***** WORKING DATA *****

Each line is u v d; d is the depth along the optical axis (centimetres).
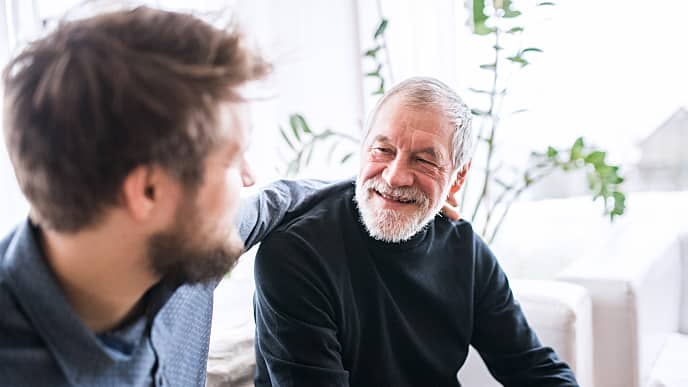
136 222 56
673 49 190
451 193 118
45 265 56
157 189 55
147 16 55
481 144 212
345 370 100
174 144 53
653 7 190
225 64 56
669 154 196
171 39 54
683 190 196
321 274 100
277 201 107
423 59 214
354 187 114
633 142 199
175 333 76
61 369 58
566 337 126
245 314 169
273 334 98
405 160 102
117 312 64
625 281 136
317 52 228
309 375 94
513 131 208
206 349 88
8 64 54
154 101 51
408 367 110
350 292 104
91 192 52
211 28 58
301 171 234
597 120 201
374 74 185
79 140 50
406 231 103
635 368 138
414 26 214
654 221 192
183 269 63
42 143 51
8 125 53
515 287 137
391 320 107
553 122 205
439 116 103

*****

■ EXERCISE PROMPT
The records above, minus their pictures, are to be returned verbatim.

■ OUTPUT BELOW
Each line is u v d; d is the depth along the optical axis (centimetres).
136 222 56
673 49 190
451 193 118
45 265 56
157 189 55
147 16 55
481 144 212
345 370 100
174 144 53
653 7 190
225 64 56
669 154 196
171 39 54
683 190 196
321 274 100
277 201 107
423 59 214
354 187 114
633 142 199
175 333 76
61 369 58
566 337 126
245 314 169
273 334 98
405 160 102
117 312 64
625 281 136
317 52 228
309 375 94
513 131 208
206 349 88
8 64 54
154 101 51
408 367 110
350 292 104
91 192 52
211 28 58
301 171 234
597 120 201
374 74 185
79 140 50
406 231 103
635 368 138
414 26 214
654 221 192
183 269 63
42 143 51
8 125 53
515 287 137
391 320 107
553 122 205
439 116 103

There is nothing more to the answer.